Farmington — The Navajo Nation Council will head into session Tuesday to decide the fate of the tribe's proposed fiscal year 2014 budget.

The proposed budget is about $571.6 million and includes $174.2 million in tribal revenues and $397.3 million in federal, state and private funding, as recommended by the Budget and Finance Committee.

The budget is divided among three branches based on recommendations from Navajo Nation President Ben Shelly, Speaker Johnny Naize and Chief Justice Herb Yazzie to fund the divisions, departments, programs and services under their supervision.

It is recommended that the Executive Branch receive $516.8 million, the Legislative Branch $15.6 million and the Judicial Branch $14.9 million.

Tribal law mandates that the council have an annual operating budget in place 20 days before the end of the current budget year, which ends Sept. 30.

"It's on schedule as far as meeting the deadline," Budget and Finance Committee chairman LoRenzo Bates said.

The legislation containing the budget was recommended by the Budget and Finance Committee Aug. 19 and was posted on the council's website for five days to allow public comments.

That process was completed Aug. 25 and since then it has received "do pass" recommendations from the Budget and Finance and the Naabik'íyáti committees while on its way to the council.

The council has the authority to amend it, approve it as is, not approve it, or table it and return it to the Budget and Finance Committee for further changes.

If the council approves it, the budget goes to Shelly for review.
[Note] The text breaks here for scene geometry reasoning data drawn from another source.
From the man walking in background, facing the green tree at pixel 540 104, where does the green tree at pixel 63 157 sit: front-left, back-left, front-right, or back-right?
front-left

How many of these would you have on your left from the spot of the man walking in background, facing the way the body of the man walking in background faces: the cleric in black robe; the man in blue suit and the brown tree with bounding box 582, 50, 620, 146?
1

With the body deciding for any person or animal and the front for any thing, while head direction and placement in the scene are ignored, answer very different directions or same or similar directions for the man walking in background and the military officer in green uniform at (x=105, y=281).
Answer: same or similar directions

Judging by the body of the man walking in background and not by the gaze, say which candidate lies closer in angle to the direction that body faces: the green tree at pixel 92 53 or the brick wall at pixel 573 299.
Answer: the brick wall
He has ten days to sign it, veto it or use his line-item veto authority.

According to tribal law, line-item vetoes are not subject to override by the council.
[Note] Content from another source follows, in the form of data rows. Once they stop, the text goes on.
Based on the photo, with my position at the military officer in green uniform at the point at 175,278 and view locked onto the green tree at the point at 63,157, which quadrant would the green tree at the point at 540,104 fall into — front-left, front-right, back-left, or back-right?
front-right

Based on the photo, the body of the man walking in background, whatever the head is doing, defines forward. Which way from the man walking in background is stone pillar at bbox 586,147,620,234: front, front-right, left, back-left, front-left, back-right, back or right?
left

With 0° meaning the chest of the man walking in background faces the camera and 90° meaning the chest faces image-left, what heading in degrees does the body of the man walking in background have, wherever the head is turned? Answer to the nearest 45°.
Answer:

Throughout the budget hearings, which were held in mid-August, Bates said the standing committee members asked more questions about how to fund the tribe's divisions and departments because money is getting "tighter and tighter" and the tribe is attempting to spend money more effectively and efficiently.

But the challenge has not been easy.

Erny Zah, Shelly's spokesman, said the tribe may have to eliminate 92 positions.

When the Budget and Finance Committee was drafting the legislation Aug. 19, they recommended an allocation of $2.9 million from the personnel lapse fund for the Navajo Area Agency on Aging, which is under orders by the executive branch to reinstate 40-hour work weeks.

This allocation was made after the Health, Education and Human Services Committee, which oversees the Division of Health, made a similar recommendation during its budget hearing.

The personnel lapse fund is designated to pay step increases or merit bonuses for tribal employees.

Rosalyn Curtis, director for the Agency on Aging, said senior citizen center supervisors work 72 hours while cooks and drivers work 64 hours per pay period.

This reduction in hours has caused a decrease in services at centers across the reservation, she said.

"We're not only a meal program," Curtis said, adding that the centers offer activities such as health education and exercise to the elderly.

Bates, who represents Nenahnezad, Newcomb, San Juan, T'iistoh Sikaad, Tsé Daa K'aan and Upper Fruitland chapters, highlighted two initiatives included in the proposed budget.

The first would provide $3 million for the decentralization project, which is being spearheaded by the Division of Community Development. It focuses on providing more services locally by moving the Local Governance Support Centers into Administrative Services Areas.

The second would use a percentage of the set aside for the Permanent Trust Fund to pay debt service for capital improvement and infrastructure development projects.

The council created the Permanent Trust Fund in 1985 and it has grown to about $1.3 billion.

Tribal law mandates that 12 percent of annual tribal revenues go into the fund. For fiscal year 2014, the set aside is projected at $28.2 million.

The council cannot dip into the principle of the Permanent Trust Fund without developing a five-year plan and Navajo voters must approve spending from the fund in a referendum.